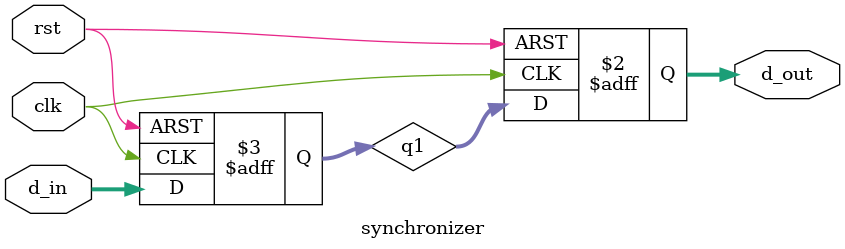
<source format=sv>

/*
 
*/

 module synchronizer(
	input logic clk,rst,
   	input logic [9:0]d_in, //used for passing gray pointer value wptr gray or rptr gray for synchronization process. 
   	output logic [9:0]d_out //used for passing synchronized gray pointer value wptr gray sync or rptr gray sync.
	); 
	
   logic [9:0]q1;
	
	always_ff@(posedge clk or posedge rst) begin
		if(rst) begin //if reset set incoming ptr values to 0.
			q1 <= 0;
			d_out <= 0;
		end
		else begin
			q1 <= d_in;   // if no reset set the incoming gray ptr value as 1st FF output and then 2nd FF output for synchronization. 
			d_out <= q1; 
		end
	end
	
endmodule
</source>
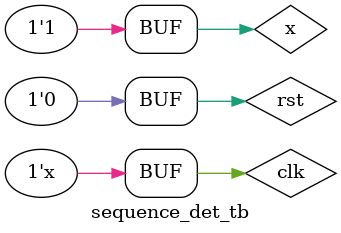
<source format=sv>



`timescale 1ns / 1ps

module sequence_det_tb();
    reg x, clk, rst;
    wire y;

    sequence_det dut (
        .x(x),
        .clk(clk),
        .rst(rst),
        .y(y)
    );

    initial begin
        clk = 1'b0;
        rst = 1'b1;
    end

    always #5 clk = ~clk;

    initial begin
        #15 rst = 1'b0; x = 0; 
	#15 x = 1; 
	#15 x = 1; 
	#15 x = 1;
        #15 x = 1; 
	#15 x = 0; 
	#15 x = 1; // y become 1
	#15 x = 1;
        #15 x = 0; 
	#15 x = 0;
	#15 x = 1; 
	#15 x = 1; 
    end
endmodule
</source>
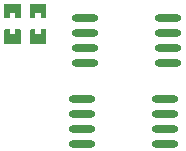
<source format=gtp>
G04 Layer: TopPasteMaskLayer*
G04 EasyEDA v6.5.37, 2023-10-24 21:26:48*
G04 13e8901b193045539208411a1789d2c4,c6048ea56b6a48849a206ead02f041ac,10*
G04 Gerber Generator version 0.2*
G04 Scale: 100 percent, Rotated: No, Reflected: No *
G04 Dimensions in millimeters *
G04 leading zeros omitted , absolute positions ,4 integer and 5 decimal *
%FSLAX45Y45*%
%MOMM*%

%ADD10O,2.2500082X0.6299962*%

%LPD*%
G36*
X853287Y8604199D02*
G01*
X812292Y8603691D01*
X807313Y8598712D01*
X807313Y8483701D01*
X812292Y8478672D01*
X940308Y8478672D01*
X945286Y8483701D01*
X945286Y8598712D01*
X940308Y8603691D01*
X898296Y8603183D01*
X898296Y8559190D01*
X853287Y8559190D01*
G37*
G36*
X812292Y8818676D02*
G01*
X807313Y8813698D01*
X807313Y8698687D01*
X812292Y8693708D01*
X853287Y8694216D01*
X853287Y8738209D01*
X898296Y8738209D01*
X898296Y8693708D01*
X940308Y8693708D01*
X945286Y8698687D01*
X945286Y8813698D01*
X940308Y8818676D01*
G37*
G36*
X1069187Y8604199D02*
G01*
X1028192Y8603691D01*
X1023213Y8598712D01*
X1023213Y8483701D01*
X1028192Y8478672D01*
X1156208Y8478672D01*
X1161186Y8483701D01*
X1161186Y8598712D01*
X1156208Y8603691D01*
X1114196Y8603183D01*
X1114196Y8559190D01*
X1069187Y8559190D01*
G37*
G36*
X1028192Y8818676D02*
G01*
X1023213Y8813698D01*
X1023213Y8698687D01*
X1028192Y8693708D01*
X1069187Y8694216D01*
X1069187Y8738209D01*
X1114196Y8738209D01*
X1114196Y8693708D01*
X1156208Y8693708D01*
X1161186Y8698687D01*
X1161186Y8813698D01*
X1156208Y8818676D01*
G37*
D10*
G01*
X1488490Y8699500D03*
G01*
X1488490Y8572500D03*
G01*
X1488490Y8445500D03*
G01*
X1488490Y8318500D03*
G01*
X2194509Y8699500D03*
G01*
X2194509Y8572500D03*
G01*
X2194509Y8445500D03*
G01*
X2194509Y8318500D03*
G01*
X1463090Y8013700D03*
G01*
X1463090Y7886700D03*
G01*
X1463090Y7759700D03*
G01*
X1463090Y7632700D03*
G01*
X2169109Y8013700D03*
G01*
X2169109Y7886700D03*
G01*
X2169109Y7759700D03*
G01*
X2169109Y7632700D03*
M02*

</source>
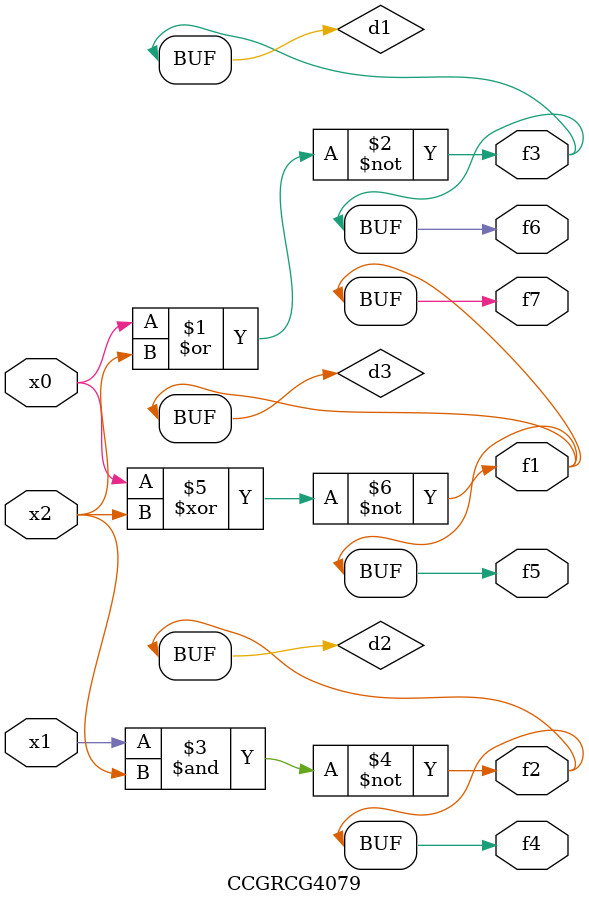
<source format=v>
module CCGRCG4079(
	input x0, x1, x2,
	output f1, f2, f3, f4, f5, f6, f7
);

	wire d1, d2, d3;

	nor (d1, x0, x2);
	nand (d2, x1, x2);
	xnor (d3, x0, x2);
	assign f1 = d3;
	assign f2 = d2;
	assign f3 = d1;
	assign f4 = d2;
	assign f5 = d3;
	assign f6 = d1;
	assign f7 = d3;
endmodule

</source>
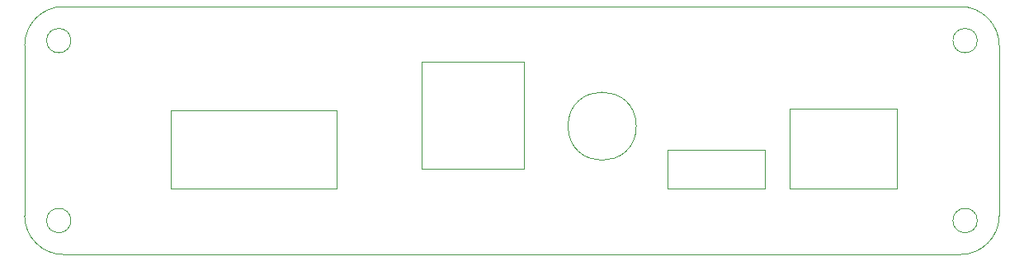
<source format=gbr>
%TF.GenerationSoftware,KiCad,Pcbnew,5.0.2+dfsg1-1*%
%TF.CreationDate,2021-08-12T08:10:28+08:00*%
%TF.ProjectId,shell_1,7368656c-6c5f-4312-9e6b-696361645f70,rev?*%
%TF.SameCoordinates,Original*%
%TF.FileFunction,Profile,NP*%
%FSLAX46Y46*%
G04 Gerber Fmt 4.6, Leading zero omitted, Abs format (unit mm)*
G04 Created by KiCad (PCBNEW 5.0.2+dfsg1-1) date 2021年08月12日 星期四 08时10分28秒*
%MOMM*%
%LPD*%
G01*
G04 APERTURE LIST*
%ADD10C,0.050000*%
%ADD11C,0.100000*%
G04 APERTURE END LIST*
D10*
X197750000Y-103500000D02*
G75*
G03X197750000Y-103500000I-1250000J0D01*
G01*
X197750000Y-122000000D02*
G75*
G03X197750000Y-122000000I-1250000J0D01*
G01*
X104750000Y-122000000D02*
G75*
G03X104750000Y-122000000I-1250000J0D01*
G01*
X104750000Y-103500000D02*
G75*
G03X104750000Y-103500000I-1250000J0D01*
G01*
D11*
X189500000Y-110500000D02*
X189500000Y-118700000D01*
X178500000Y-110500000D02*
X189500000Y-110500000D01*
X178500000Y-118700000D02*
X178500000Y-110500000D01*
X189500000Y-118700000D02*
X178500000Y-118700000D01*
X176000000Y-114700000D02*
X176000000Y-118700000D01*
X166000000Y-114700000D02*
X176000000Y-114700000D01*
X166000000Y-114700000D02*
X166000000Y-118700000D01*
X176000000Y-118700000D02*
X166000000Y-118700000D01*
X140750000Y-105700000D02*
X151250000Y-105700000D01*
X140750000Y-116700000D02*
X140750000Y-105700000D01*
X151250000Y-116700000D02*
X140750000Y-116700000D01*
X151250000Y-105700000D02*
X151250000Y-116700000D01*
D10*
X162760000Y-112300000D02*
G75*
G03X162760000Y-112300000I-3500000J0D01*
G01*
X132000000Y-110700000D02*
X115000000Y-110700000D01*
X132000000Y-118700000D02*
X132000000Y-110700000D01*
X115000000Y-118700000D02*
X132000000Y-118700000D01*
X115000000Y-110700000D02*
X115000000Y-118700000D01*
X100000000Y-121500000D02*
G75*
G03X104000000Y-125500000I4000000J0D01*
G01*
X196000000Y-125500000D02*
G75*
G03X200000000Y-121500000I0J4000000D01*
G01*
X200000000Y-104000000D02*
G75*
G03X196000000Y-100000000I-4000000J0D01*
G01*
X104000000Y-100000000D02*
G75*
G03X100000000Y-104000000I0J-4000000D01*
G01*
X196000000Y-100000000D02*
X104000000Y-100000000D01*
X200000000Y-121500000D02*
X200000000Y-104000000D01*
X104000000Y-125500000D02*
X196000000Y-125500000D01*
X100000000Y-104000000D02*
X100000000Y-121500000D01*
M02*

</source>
========
What to do - Starting with the line that has "#15 rst = 1'b0; x = 0;" and ending with the line that has "assign f3 = d1;", repeat the lines above exactly, omitting every picture.

Response to this task -
        #15 rst = 1'b0; x = 0; 
	#15 x = 1; 
	#15 x = 1; 
	#15 x = 1;
        #15 x = 1; 
	#15 x = 0; 
	#15 x = 1; // y become 1
	#15 x = 1;
        #15 x = 0; 
	#15 x = 0;
	#15 x = 1; 
	#15 x = 1; 
    end
endmodule
</source>
<source format=gtp>
G04 Layer: TopPasteMaskLayer*
G04 EasyEDA v6.5.37, 2023-10-24 21:26:48*
G04 13e8901b193045539208411a1789d2c4,c6048ea56b6a48849a206ead02f041ac,10*
G04 Gerber Generator version 0.2*
G04 Scale: 100 percent, Rotated: No, Reflected: No *
G04 Dimensions in millimeters *
G04 leading zeros omitted , absolute positions ,4 integer and 5 decimal *
%FSLAX45Y45*%
%MOMM*%

%ADD10O,2.2500082X0.6299962*%

%LPD*%
G36*
X853287Y8604199D02*
G01*
X812292Y8603691D01*
X807313Y8598712D01*
X807313Y8483701D01*
X812292Y8478672D01*
X940308Y8478672D01*
X945286Y8483701D01*
X945286Y8598712D01*
X940308Y8603691D01*
X898296Y8603183D01*
X898296Y8559190D01*
X853287Y8559190D01*
G37*
G36*
X812292Y8818676D02*
G01*
X807313Y8813698D01*
X807313Y8698687D01*
X812292Y8693708D01*
X853287Y8694216D01*
X853287Y8738209D01*
X898296Y8738209D01*
X898296Y8693708D01*
X940308Y8693708D01*
X945286Y8698687D01*
X945286Y8813698D01*
X940308Y8818676D01*
G37*
G36*
X1069187Y8604199D02*
G01*
X1028192Y8603691D01*
X1023213Y8598712D01*
X1023213Y8483701D01*
X1028192Y8478672D01*
X1156208Y8478672D01*
X1161186Y8483701D01*
X1161186Y8598712D01*
X1156208Y8603691D01*
X1114196Y8603183D01*
X1114196Y8559190D01*
X1069187Y8559190D01*
G37*
G36*
X1028192Y8818676D02*
G01*
X1023213Y8813698D01*
X1023213Y8698687D01*
X1028192Y8693708D01*
X1069187Y8694216D01*
X1069187Y8738209D01*
X1114196Y8738209D01*
X1114196Y8693708D01*
X1156208Y8693708D01*
X1161186Y8698687D01*
X1161186Y8813698D01*
X1156208Y8818676D01*
G37*
D10*
G01*
X1488490Y8699500D03*
G01*
X1488490Y8572500D03*
G01*
X1488490Y8445500D03*
G01*
X1488490Y8318500D03*
G01*
X2194509Y8699500D03*
G01*
X2194509Y8572500D03*
G01*
X2194509Y8445500D03*
G01*
X2194509Y8318500D03*
G01*
X1463090Y8013700D03*
G01*
X1463090Y7886700D03*
G01*
X1463090Y7759700D03*
G01*
X1463090Y7632700D03*
G01*
X2169109Y8013700D03*
G01*
X2169109Y7886700D03*
G01*
X2169109Y7759700D03*
G01*
X2169109Y7632700D03*
M02*

</source>
<source format=v>
module CCGRCG4079(
	input x0, x1, x2,
	output f1, f2, f3, f4, f5, f6, f7
);

	wire d1, d2, d3;

	nor (d1, x0, x2);
	nand (d2, x1, x2);
	xnor (d3, x0, x2);
	assign f1 = d3;
	assign f2 = d2;
	assign f3 = d1;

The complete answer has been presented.